A potential advantage of long-read sequencing is lower costs in comparison to standard NGS. We used low-cost Flongles to detect the PML-RARA and BCR-ABL1 fusions. In this work, we demonstrate the ability to detect fusions on nanopores devices that read DNA at speeds faster than 1 nt/µs. We present interactive software tools that not only make analyses of Nanopore data accessible to biomedical and clinical scientists, but also efficient and economical through the use of GPU computing. Most importantly, we have illustrated the applicability of our workflow for the analysis of cell line data as part of a rapid, cost effective assay to detect fusions. Using an intuitive graphical interface, our workflow integrates the processing of raw nanopore reads, with the visualization steps that are used to interpret the results. This provides the capability to identify and confirm pathognomonic fusion genes such as BCR-ABL1 in CML or PML-RARA in APL. This methodology can potentially both define specific breakpoints important in treating and tracking a patients’ specific disease, but also allow multiplex phasing to identify and follow multiple mutations in the same patient. Future directions include optimizing the assay for faster library preparation, sequencing times, and analysis to enable fusion detection to less than a day. Improvements to turnaround time in the laboratory combined with an accessible, efficient informatics workflow that enables most molecular technologists and pathologists to implement long-read sequencing into current clinical pathology workflows will advance the field of molecular pathology beyond what is currently possible with NGS. These small portable, low-cost devices, together with integrated bioinformatics support, will allow for rapid diagnostics to assist in point-of-care clinical decision making.

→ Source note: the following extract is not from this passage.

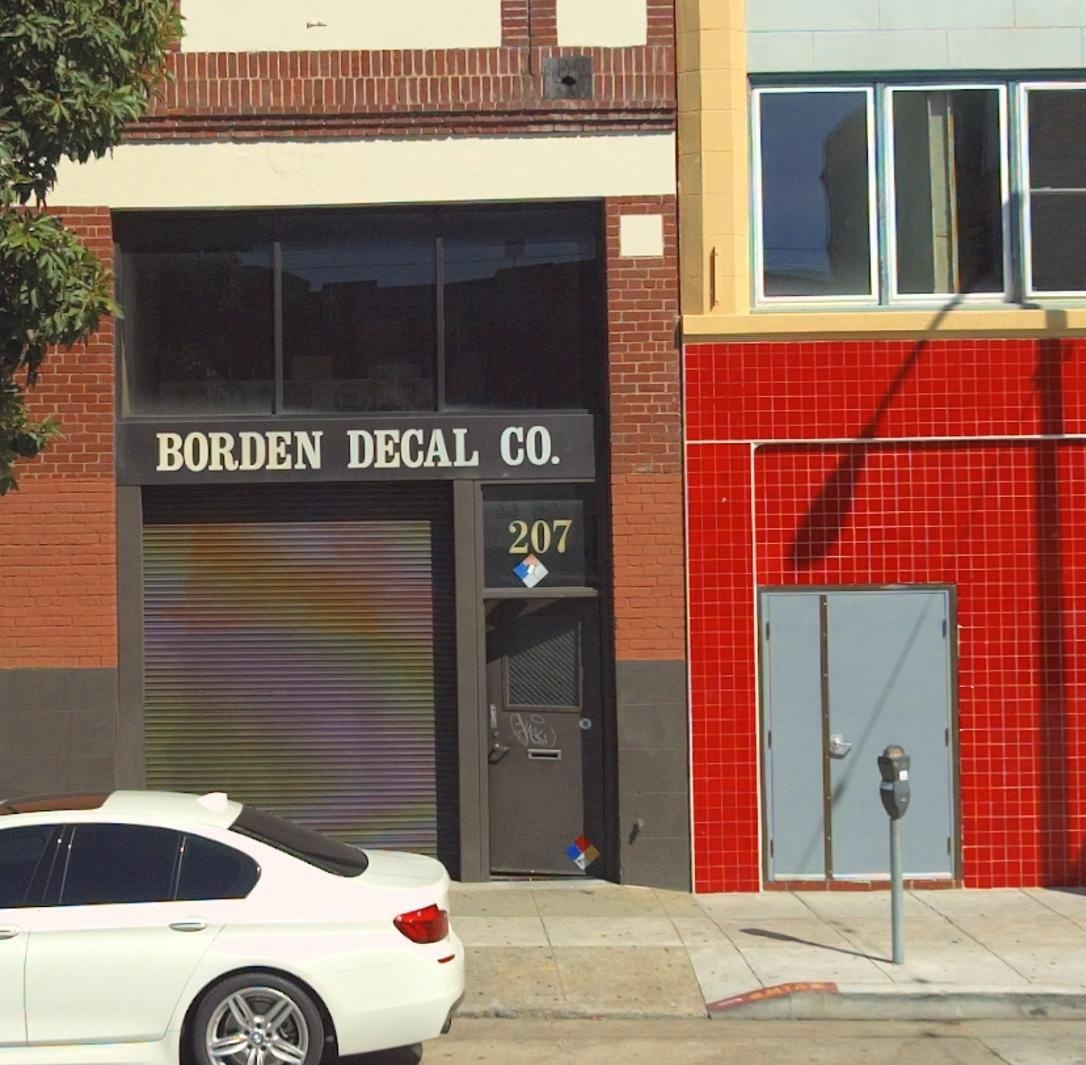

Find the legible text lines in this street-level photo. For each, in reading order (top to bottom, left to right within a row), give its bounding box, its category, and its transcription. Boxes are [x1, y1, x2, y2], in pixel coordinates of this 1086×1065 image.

[150, 421, 567, 476] BusinessName: BORDEN DECAL CO.
[504, 515, 580, 559] StreetNumber: 207
[764, 980, 812, 1000] None: MTA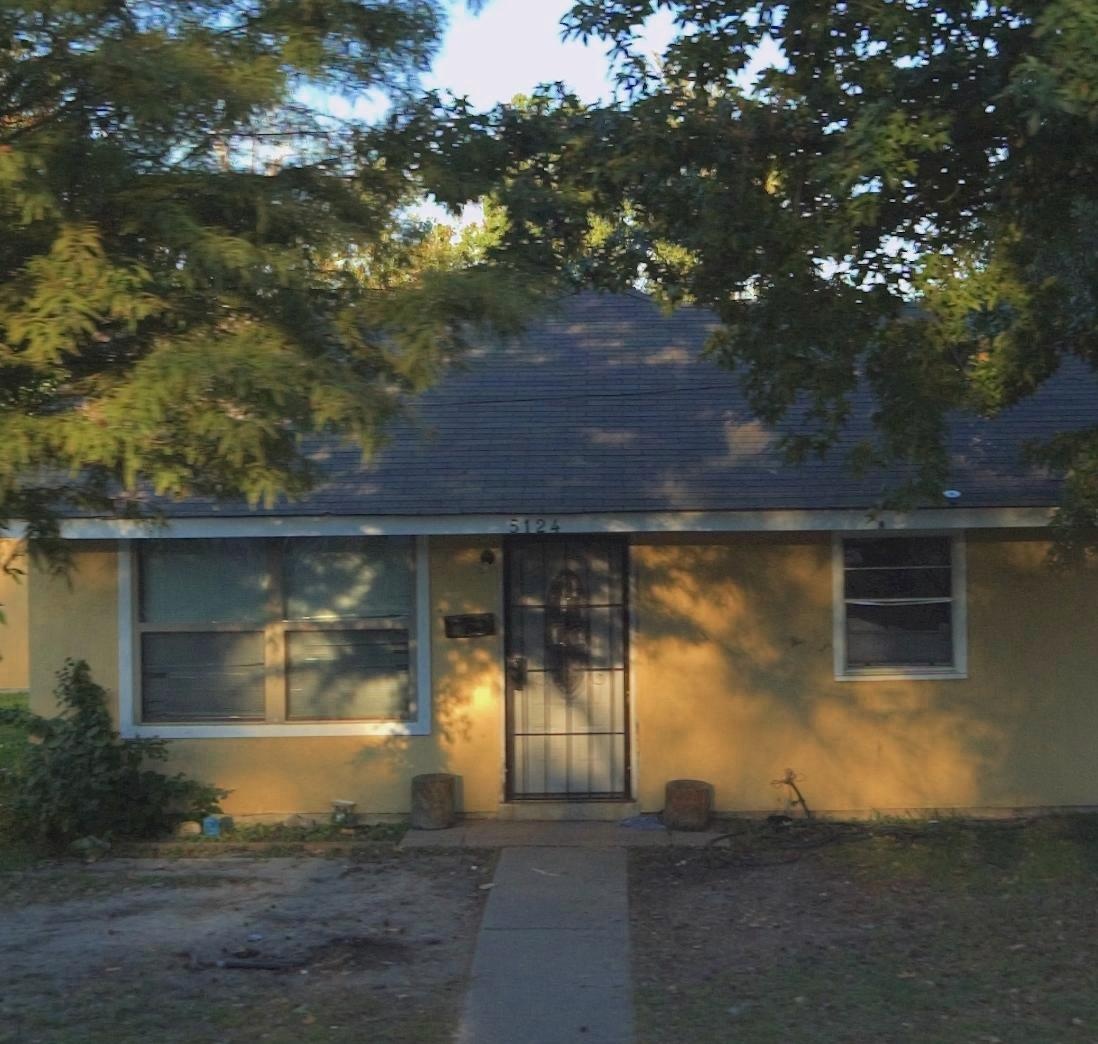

Availability and requirements

Project name: Nanopore-GPU.

Project home page: All code is publicly available and distributed under a custom academic license at https://github.com/BioDepot/nanopore-gpu. A public AMI (ami-0ecb1effab7fcfaa3) is provided with all necessary drivers and software pre-installed.

Operating system(s): Platform independent.

Programming language: Python.

Other requirements: Docker.

License: Custom non-commercial license.

Any restrictions to use by non-academics: The software is used solely for noncommercial purposes.